Each line of the records that follow must come back exactly, with pictures skipped.
********************
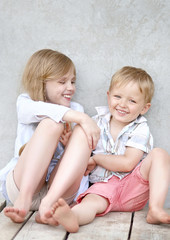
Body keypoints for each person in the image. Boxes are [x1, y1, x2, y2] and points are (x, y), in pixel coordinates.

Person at [51, 66, 170, 233]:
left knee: (160, 154)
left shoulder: (140, 129)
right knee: (90, 203)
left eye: (132, 101)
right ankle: (72, 216)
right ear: (108, 96)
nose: (122, 104)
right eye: (118, 96)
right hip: (101, 188)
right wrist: (69, 143)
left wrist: (97, 159)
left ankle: (155, 208)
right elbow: (80, 152)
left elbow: (128, 163)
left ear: (144, 108)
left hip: (133, 187)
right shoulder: (95, 122)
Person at [0, 49, 100, 224]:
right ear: (41, 82)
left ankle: (47, 204)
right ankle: (23, 201)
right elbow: (48, 113)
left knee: (82, 132)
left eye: (73, 81)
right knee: (52, 123)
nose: (71, 87)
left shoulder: (76, 109)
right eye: (62, 81)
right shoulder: (25, 102)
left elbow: (77, 159)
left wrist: (70, 143)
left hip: (59, 196)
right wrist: (82, 119)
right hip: (22, 187)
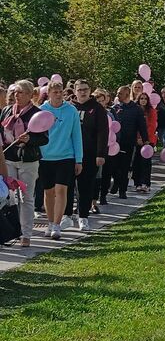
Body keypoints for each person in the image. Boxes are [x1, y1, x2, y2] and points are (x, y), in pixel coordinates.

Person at [1, 80, 47, 247]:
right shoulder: (6, 111)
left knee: (26, 198)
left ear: (29, 95)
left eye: (20, 92)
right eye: (15, 92)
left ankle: (26, 234)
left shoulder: (36, 113)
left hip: (28, 160)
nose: (16, 95)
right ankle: (11, 232)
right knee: (8, 197)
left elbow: (44, 138)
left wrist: (30, 139)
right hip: (8, 160)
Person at [39, 81, 83, 240]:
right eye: (55, 92)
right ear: (49, 93)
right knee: (48, 191)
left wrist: (79, 159)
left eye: (60, 91)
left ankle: (57, 225)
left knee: (61, 190)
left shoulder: (71, 111)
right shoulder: (42, 110)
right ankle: (50, 222)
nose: (58, 95)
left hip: (66, 156)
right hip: (45, 157)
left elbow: (76, 136)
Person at [63, 80, 108, 232]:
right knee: (67, 186)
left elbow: (103, 132)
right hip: (68, 153)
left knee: (85, 186)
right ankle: (67, 216)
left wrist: (100, 153)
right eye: (80, 89)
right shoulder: (68, 107)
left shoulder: (97, 109)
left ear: (90, 91)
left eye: (86, 89)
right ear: (74, 91)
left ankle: (83, 217)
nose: (83, 92)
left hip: (89, 154)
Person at [110, 86, 149, 199]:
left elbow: (142, 126)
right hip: (115, 142)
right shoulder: (115, 108)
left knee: (125, 167)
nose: (117, 95)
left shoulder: (136, 109)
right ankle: (116, 181)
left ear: (126, 94)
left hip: (129, 142)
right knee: (113, 166)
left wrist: (145, 140)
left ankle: (123, 190)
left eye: (119, 93)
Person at [132, 92, 157, 192]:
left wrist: (145, 139)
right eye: (141, 98)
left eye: (145, 99)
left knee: (146, 163)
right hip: (137, 141)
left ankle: (146, 183)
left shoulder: (151, 111)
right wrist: (137, 138)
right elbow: (134, 126)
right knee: (137, 162)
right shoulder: (135, 111)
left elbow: (152, 126)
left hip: (148, 141)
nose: (143, 100)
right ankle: (137, 183)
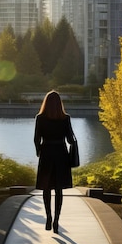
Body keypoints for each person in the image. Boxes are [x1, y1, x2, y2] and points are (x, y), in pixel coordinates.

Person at [34, 90, 76, 234]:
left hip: (46, 153)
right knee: (59, 189)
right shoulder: (65, 118)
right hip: (61, 154)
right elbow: (70, 139)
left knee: (46, 188)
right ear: (59, 104)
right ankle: (57, 220)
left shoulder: (40, 118)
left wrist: (39, 151)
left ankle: (48, 217)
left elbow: (36, 139)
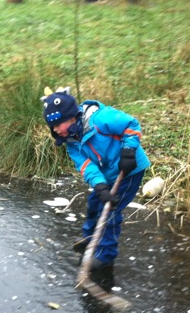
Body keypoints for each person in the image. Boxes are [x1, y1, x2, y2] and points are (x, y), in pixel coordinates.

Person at [41, 86, 150, 285]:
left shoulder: (100, 119)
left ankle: (106, 255)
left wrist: (128, 151)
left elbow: (131, 124)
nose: (55, 130)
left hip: (129, 170)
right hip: (107, 174)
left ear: (72, 117)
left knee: (109, 211)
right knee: (95, 201)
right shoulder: (71, 141)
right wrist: (100, 186)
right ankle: (91, 237)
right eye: (52, 126)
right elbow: (86, 165)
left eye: (57, 124)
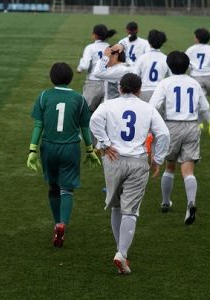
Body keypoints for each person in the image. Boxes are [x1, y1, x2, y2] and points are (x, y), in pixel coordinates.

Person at [90, 73, 170, 275]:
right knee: (130, 210)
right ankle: (122, 253)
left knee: (116, 206)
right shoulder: (147, 108)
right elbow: (164, 134)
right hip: (137, 161)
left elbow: (94, 120)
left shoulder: (108, 105)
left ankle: (120, 250)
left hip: (113, 160)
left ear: (120, 87)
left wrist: (105, 143)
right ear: (139, 90)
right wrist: (157, 159)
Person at [27, 62, 101, 248]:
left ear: (52, 78)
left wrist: (32, 149)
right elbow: (85, 127)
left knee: (53, 186)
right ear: (70, 78)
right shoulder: (78, 99)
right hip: (70, 148)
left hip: (49, 147)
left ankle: (56, 222)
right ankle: (62, 224)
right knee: (66, 188)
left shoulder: (44, 96)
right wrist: (90, 149)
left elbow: (38, 125)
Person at [149, 51, 210, 223]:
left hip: (171, 126)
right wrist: (209, 121)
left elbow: (154, 105)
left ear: (169, 66)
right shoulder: (194, 83)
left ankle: (165, 202)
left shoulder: (165, 83)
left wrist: (151, 125)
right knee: (188, 169)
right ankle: (191, 202)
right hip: (192, 126)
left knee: (169, 167)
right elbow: (204, 106)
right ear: (187, 66)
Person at [77, 24, 117, 113]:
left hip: (93, 83)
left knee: (87, 112)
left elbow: (85, 65)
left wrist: (79, 68)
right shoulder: (112, 48)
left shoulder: (90, 48)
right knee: (106, 113)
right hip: (109, 84)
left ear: (95, 35)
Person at [132, 29, 170, 103]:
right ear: (162, 43)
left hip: (144, 91)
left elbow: (134, 76)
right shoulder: (165, 58)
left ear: (149, 41)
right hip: (160, 92)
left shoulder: (142, 58)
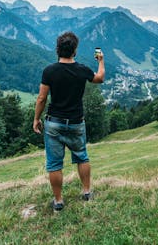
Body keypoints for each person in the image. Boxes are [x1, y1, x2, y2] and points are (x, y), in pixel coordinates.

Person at [33, 31, 105, 212]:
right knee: (82, 156)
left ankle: (58, 201)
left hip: (54, 123)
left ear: (58, 49)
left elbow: (41, 98)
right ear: (74, 51)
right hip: (76, 122)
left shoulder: (49, 71)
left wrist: (36, 119)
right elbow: (100, 78)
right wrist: (101, 61)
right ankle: (87, 192)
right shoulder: (82, 70)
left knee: (54, 164)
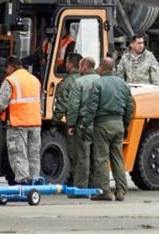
********************
**YOUR RESPONSE**:
Body keypoints for each person in the image. Boxes are [x1, y1, x2, y2] and points are (x, y), in pixel coordinates.

Person at [51, 66, 170, 233]:
left knee: (160, 154)
left shoulder: (140, 129)
right knee: (90, 203)
left eye: (132, 101)
right ankle: (72, 216)
right ear: (108, 96)
nose: (122, 104)
right eye: (118, 96)
right hip: (101, 188)
right wrist: (69, 143)
left wrist: (97, 159)
left ankle: (155, 208)
right elbow: (80, 152)
left elbow: (128, 163)
left ear: (144, 108)
left hip: (133, 187)
right shoulder: (95, 122)
Person at [0, 49, 100, 224]:
right ear: (41, 82)
left ankle: (47, 204)
right ankle: (23, 201)
right elbow: (48, 113)
left knee: (82, 132)
left eye: (73, 81)
right knee: (52, 123)
nose: (71, 87)
left shoulder: (76, 109)
right eye: (62, 81)
right shoulder: (25, 102)
left elbow: (77, 159)
left wrist: (70, 143)
left hip: (59, 196)
right wrist: (82, 119)
right hip: (22, 187)
Body keypoints for each person in the image. Boxes are [x1, y1, x2, y2] and points are (x, y), in pixel coordinates.

Person at [1, 80, 47, 247]:
right shoulder: (6, 111)
left knee: (26, 198)
left ear: (29, 95)
left eye: (20, 92)
right eye: (15, 92)
left ankle: (26, 234)
left shoulder: (36, 113)
left hip: (28, 160)
nose: (16, 95)
right ankle: (11, 232)
right knee: (8, 197)
left elbow: (44, 138)
left wrist: (30, 139)
right hip: (8, 160)
Person at [39, 81, 83, 240]:
right eye: (55, 92)
right ear: (49, 93)
right knee: (48, 191)
left wrist: (79, 159)
left eye: (60, 91)
left ankle: (57, 225)
left knee: (61, 190)
left shoulder: (71, 111)
right shoulder: (42, 110)
right ankle: (50, 222)
nose: (58, 95)
left hip: (66, 156)
right hip: (45, 157)
left elbow: (76, 136)
Person at [63, 80, 108, 232]:
right knee: (67, 186)
left elbow: (103, 132)
right hip: (68, 153)
left knee: (85, 186)
right ankle: (67, 216)
left wrist: (100, 153)
right eye: (80, 89)
right shoulder: (68, 107)
left shoulder: (97, 109)
left ear: (90, 91)
left eye: (86, 89)
right ear: (74, 91)
left ankle: (83, 217)
nose: (83, 92)
left hip: (89, 154)
Person at [110, 86, 149, 199]:
left elbow: (142, 126)
right hip: (115, 142)
right shoulder: (115, 108)
left knee: (125, 167)
nose: (117, 95)
left shoulder: (136, 109)
right ankle: (116, 181)
left ear: (126, 94)
left hip: (129, 142)
right knee: (113, 166)
left wrist: (145, 140)
left ankle: (123, 190)
left eye: (119, 93)
Person at [132, 92, 157, 192]:
left wrist: (145, 139)
right eye: (141, 98)
left eye: (145, 99)
left knee: (146, 163)
right hip: (137, 141)
left ankle: (146, 183)
left shoulder: (151, 111)
right wrist: (137, 138)
right elbow: (134, 126)
right knee: (137, 162)
right shoulder: (135, 111)
left elbow: (152, 126)
left hip: (148, 141)
nose: (143, 100)
right ankle: (137, 183)
Body keypoints for each person in the image. Boxes are [x1, y1, x2, y2] and points are (x, y), in pixel coordinates.

Person at [34, 90, 76, 234]:
left hip: (46, 153)
right knee: (59, 189)
right shoulder: (65, 118)
right hip: (61, 154)
right elbow: (70, 139)
left knee: (46, 188)
right ear: (59, 104)
right ankle: (57, 220)
left shoulder: (40, 118)
left wrist: (39, 151)
left ankle: (48, 217)
left elbow: (36, 139)
Body keypoints for each person in the image. Boxes are [x1, y1, x2, y2] and points are (x, y), in pixel coordinates.

Person at [41, 86, 150, 285]:
left shoulder: (100, 119)
left ankle: (106, 255)
left wrist: (128, 151)
left elbow: (131, 124)
nose: (55, 130)
left hip: (129, 170)
right hip: (107, 174)
left ear: (72, 117)
left knee: (109, 211)
right knee: (95, 201)
right shoulder: (71, 141)
right wrist: (100, 186)
right ankle: (91, 237)
right eye: (52, 126)
right elbow: (86, 165)
left eye: (57, 124)
Body keypoints for each person in the image. Boxes are [x1, y1, x2, y2] and points are (x, y), in pixel coordinates.

Person at [90, 73, 170, 275]:
right knee: (130, 210)
right ankle: (122, 253)
left knee: (116, 206)
right shoulder: (147, 108)
right elbow: (164, 134)
right hip: (137, 161)
left elbow: (94, 120)
left shoulder: (108, 105)
left ankle: (120, 250)
left hip: (113, 160)
left ear: (120, 87)
left wrist: (105, 143)
right ear: (139, 90)
right wrist: (157, 159)
Person at [27, 62, 101, 248]:
left ear: (52, 78)
left wrist: (32, 149)
right elbow: (85, 127)
left knee: (53, 186)
right ear: (70, 78)
right shoulder: (78, 99)
right hip: (70, 148)
left hip: (49, 147)
left ankle: (56, 222)
right ankle: (62, 224)
right knee: (66, 188)
left shoulder: (44, 96)
right wrist: (90, 149)
left elbow: (38, 125)
Person at [149, 51, 210, 223]:
left hip: (171, 126)
right wrist: (209, 121)
left elbow: (154, 105)
left ear: (169, 66)
right shoulder: (194, 83)
left ankle: (165, 202)
left shoulder: (165, 83)
left wrist: (151, 125)
right knee: (188, 169)
right ankle: (191, 202)
right hip: (192, 126)
left knee: (169, 167)
right elbow: (204, 106)
right ear: (187, 66)
Person at [77, 24, 117, 113]:
left hip: (93, 83)
left knee: (87, 112)
left elbow: (85, 65)
left wrist: (79, 68)
right shoulder: (112, 48)
left shoulder: (90, 48)
right knee: (106, 113)
right hip: (109, 84)
left ear: (95, 35)
Person at [132, 29, 170, 103]:
right ear: (162, 43)
left hip: (144, 91)
left elbow: (134, 76)
right shoulder: (165, 58)
left ear: (149, 41)
right hip: (160, 92)
left shoulder: (142, 58)
Body keypoints for each person in the image. Boxes are [x1, y1, x2, y2] and points are (x, y), in pixel coordinates.

Person at [33, 31, 105, 212]:
right knee: (82, 156)
left ankle: (58, 201)
left hip: (54, 123)
left ear: (58, 49)
left elbow: (41, 98)
right ear: (74, 51)
right hip: (76, 122)
left shoulder: (49, 71)
left wrist: (36, 119)
right elbow: (100, 78)
right wrist: (101, 61)
right ankle: (87, 192)
right shoulder: (82, 70)
left knee: (54, 164)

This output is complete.